*** GIVEN PASSAGE Section Begins ***

On Wed, 7 Dec 2022 at 12:29, Emil Renner Berthing
<emil.renner.berthing@canonical.com> wrote:
>
> On Wed, 30 Nov 2022 at 23:57, Heiko Stuebner <heiko@sntech.de> wrote:
> >
> > From: Heiko Stuebner <heiko.stuebner@vrull.eu>
> >
> > Alternatives live in a different section, so addresses used by call
> > functions will point to wrong locations after the patch got applied.
> >
> > Similar to arm64, adjust the location to consider that offset.
> >
> > Reviewed-by: Conor Dooley <conor.dooley@microchip.com>
> > Signed-off-by: Heiko Stuebner <heiko.stuebner@vrull.eu>
> > ---
> >  arch/riscv/include/asm/alternative.h |  3 ++
> >  arch/riscv/kernel/alternative.c      | 72 ++++++++++++++++++++++++++++
> >  arch/riscv/kernel/cpufeature.c       | 11 ++++-
> >  3 files changed, 84 insertions(+), 2 deletions(-)
> >
> > diff --git a/arch/riscv/include/asm/alternative.h b/arch/riscv/include/asm/alternative.h
> > index 6511dd73e812..c58ec3cc4bc3 100644
> > --- a/arch/riscv/include/asm/alternative.h
> > +++ b/arch/riscv/include/asm/alternative.h
> > @@ -27,6 +27,9 @@ void __init apply_boot_alternatives(void);
> >  void __init apply_early_boot_alternatives(void);
> >  void apply_module_alternatives(void *start, size_t length);
> >
> > +void riscv_alternative_fix_auipc_jalr(void *alt_ptr, unsigned int len,
> > +                                     int patch_offset);
> > +
> >  struct alt_entry {
> >         void *old_ptr;           /* address of original instruciton or data  */
> >         void *alt_ptr;           /* address of replacement instruction or data */
> > diff --git a/arch/riscv/kernel/alternative.c b/arch/riscv/kernel/alternative.c
> > index a7d26a00beea..292cc42dc3be 100644
> > --- a/arch/riscv/kernel/alternative.c
> > +++ b/arch/riscv/kernel/alternative.c
> > @@ -15,6 +15,8 @@
> >  #include <asm/vendorid_list.h>
> >  #include <asm/sbi.h>
> >  #include <asm/csr.h>
> > +#include <asm/insn.h>
> > +#include <asm/patch.h>
> >
> >  struct cpu_manufacturer_info_t {
> >         unsigned long vendor_id;
> > @@ -53,6 +55,76 @@ static void __init_or_module riscv_fill_cpu_mfr_info(struct cpu_manufacturer_inf
> >         }
> >  }
> >
> > +static unsigned int riscv_instruction_at(void *p, unsigned int offset)

*** GIVEN PASSAGE Section Ends ***
*** THE DATA Section Begins ***

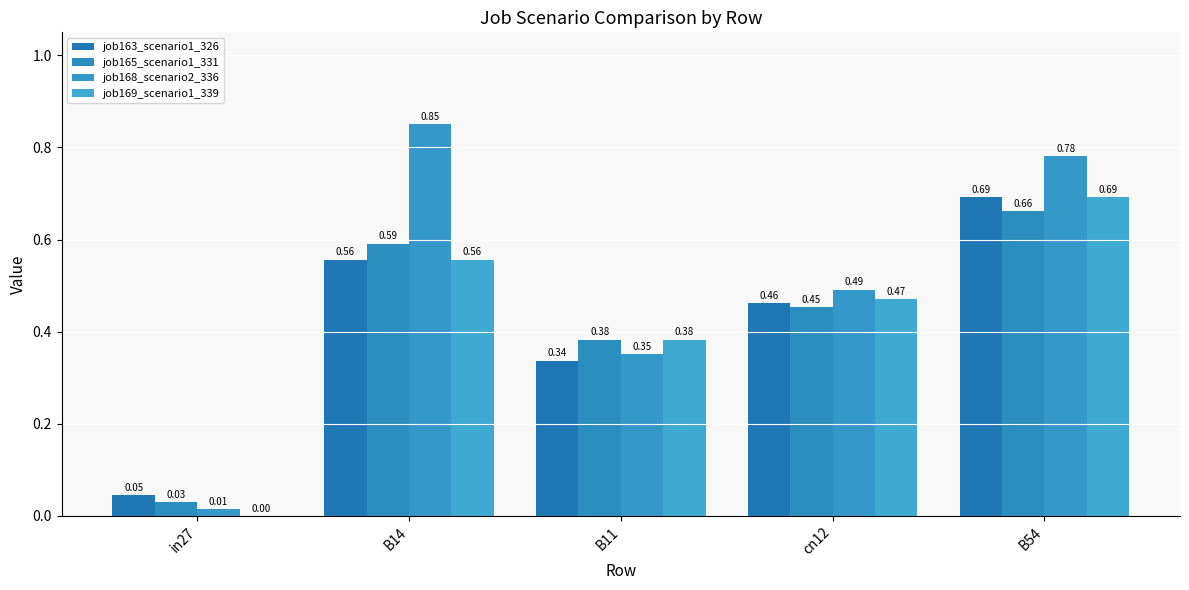

Count the number of data series in this chart.

4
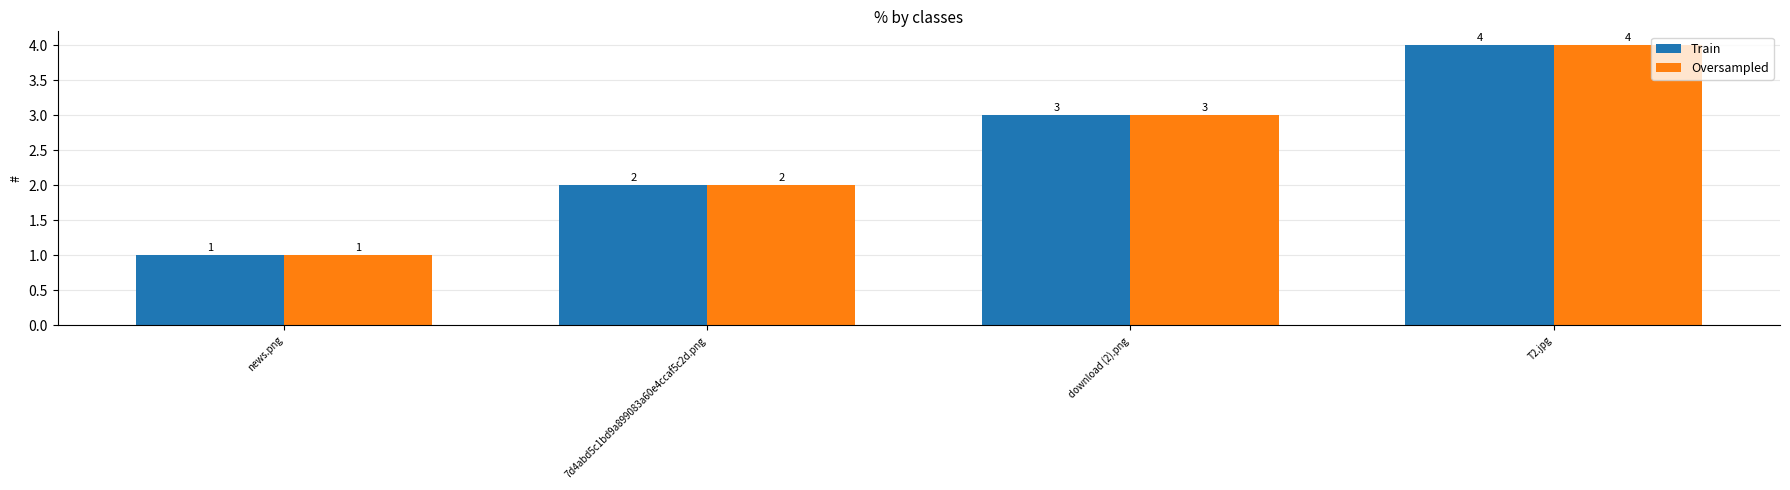

What is the value of the Oversampled bar at the 1st from the left?

1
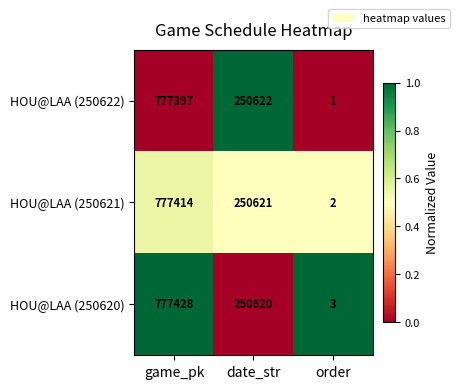

What is the total value across all series at order?

6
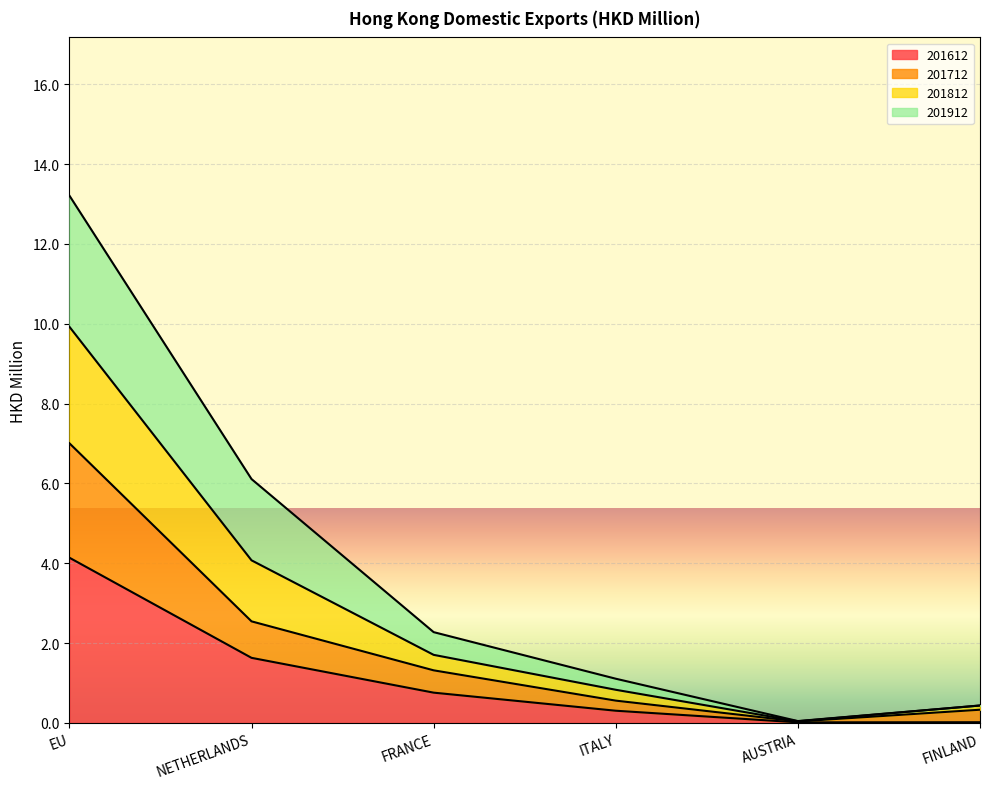

What is the highest value of the 201612 series?

4.1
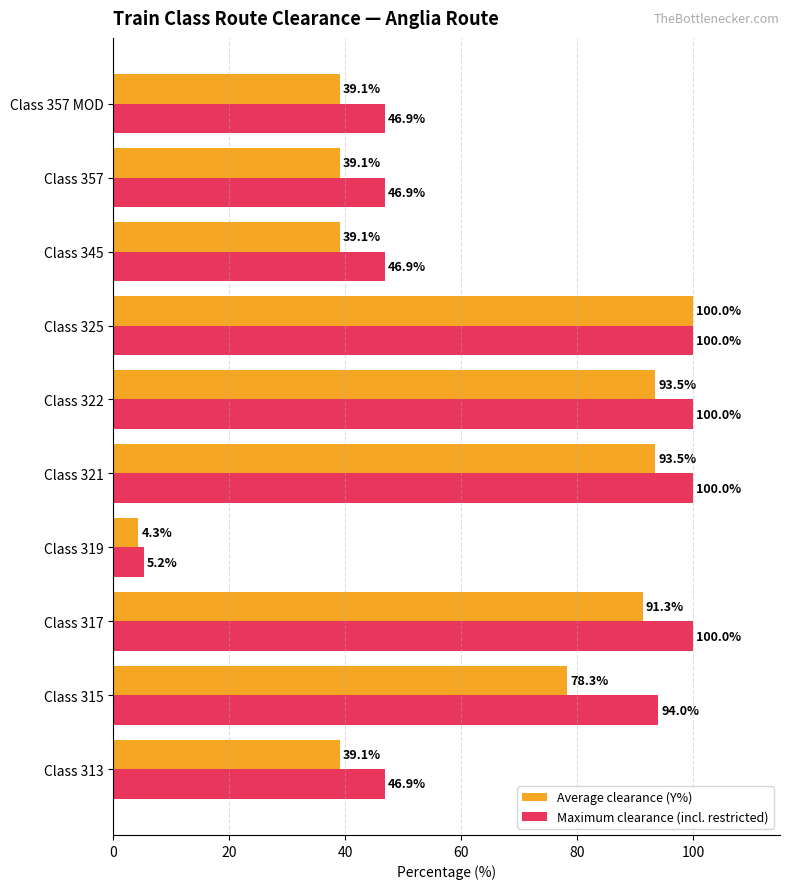

At which label does Average clearance (Y%) reach its peak?

Class 325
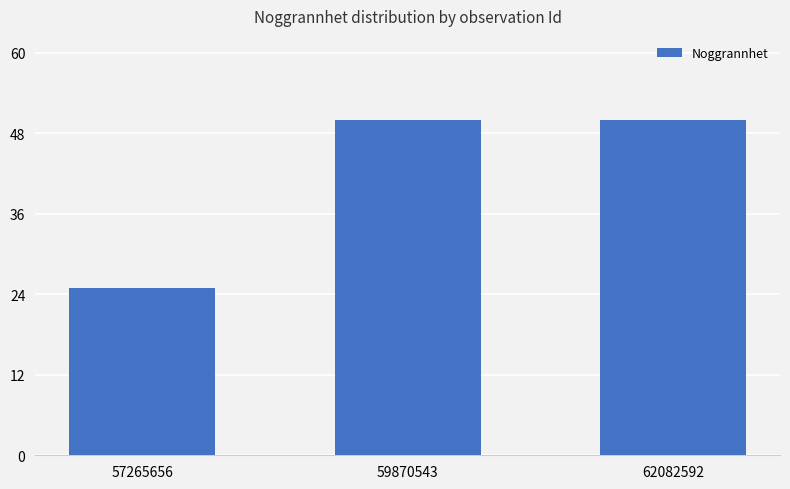

The value at 62082592 is 50. True or false?

True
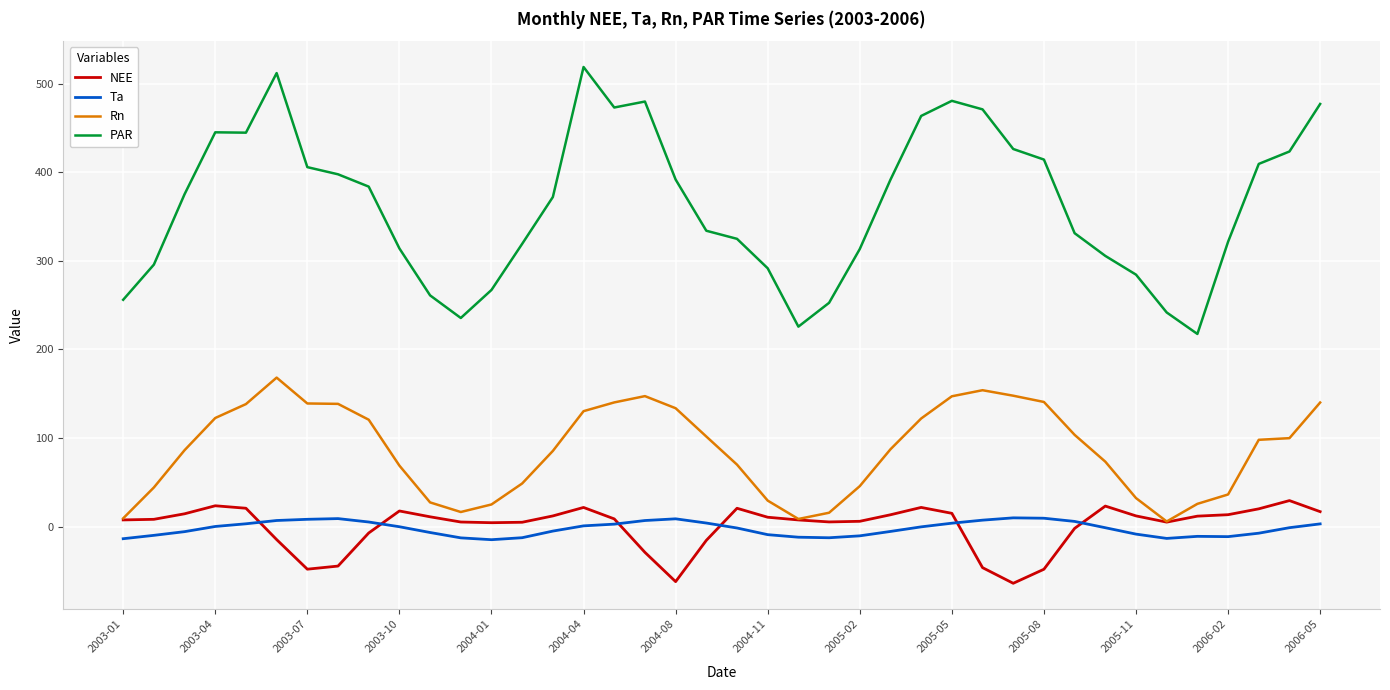

True or false: Ta has more than 2 points higher than both neighbors.

True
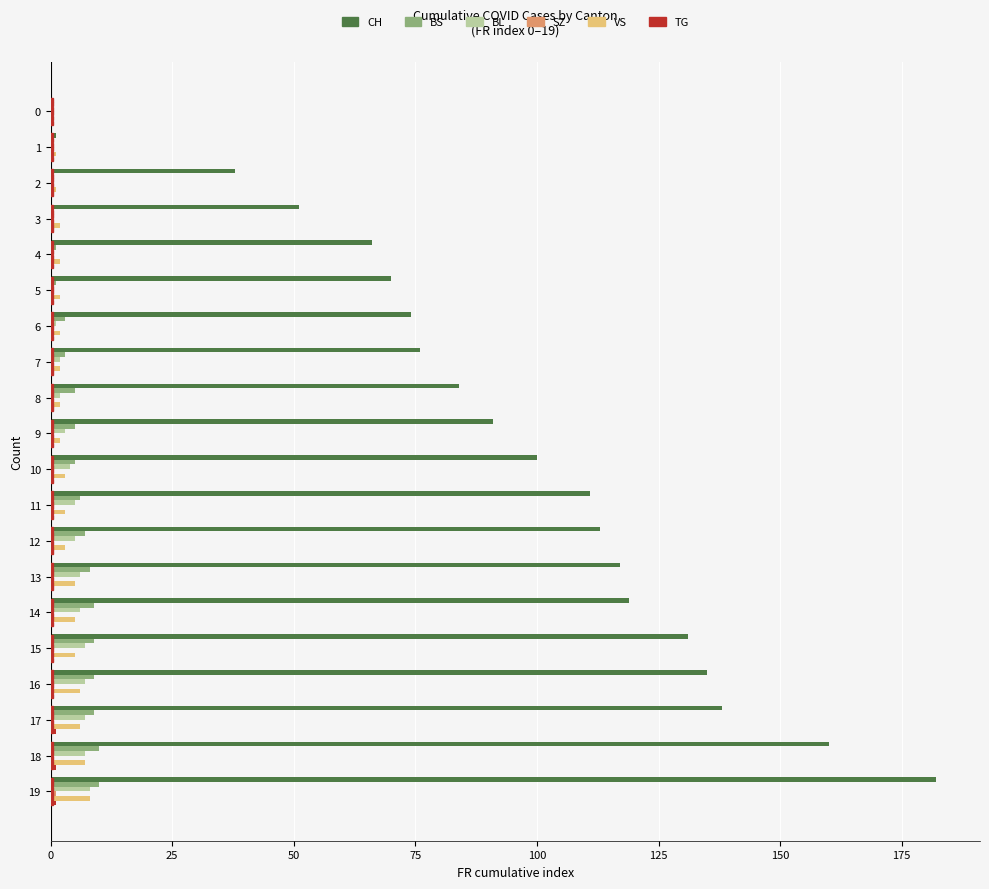

Is it true that VS equals 6 at 17?

True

*** THE DATA Section Ends ***

EXERCISE REQUIREMENTS:
1 - Rewrite the stretch of the records from the line containing "What is the value" through the line containing "True or false: Ta" as a JSON list of strings, one per line, skipping blank lines. Leave out the pictures.
2 - Please continue the RISC-V kernel patch email from where it stops.
The patch email and the records are unrelated.

RESULTS FOR THE EXERCISE:
1 -
[
  "What is the value of the Oversampled bar at the 1st from the left?",
  "1",
  "What is the total value across all series at order?",
  "6",
  "What is the highest value of the 201612 series?",
  "4.1",
  "At which label does Average clearance (Y%) reach its peak?",
  "Class 325",
  "The value at 62082592 is 50. True or false?",
  "True",
  "True or false: Ta has more than 2 points higher than both neighbors."
]

2 -
> > +{
> > +       u16 *parcel = p + (offset * sizeof(u32));
> > +
> > +       return (unsigned int)parcel[0] | (unsigned int)parcel[1] << 16;
> > +}
> > +
> > +static inline bool riscv_insn_is_auipc_jalr(u32 insn1, u32 insn2)
> > +{
> > +       return riscv_insn_is_auipc(insn1) && riscv_insn_is_jalr(insn2);
> > +}
> > +
> > +#define JALR_SIGN_MASK         BIT(RV_I_IMM_SIGN_OPOFF - RV_I_IMM_11_0_OPOFF)
> > +#define AUIPC_PAD              (0x00001000)
> > +
> > +#define to_jalr_imm(value)                                             \
> > +       ((value & RV_I_IMM_11_0_MASK) << RV_I_IMM_11_0_OPOFF)
> > +
> > +#define to_auipc_imm(value)                                            \
> > +       ((value & JALR_SIGN_MASK) ?                                     \
> > +       ((value & RV_U_IMM_31_12_MASK) + AUIPC_PAD) :   \
> > +       (value & RV_U_IMM_31_12_MASK))
> > +
> > +void riscv_alternative_fix_auipc_jalr(void *alt_ptr, unsigned int len,
> > +                                     int patch_offset)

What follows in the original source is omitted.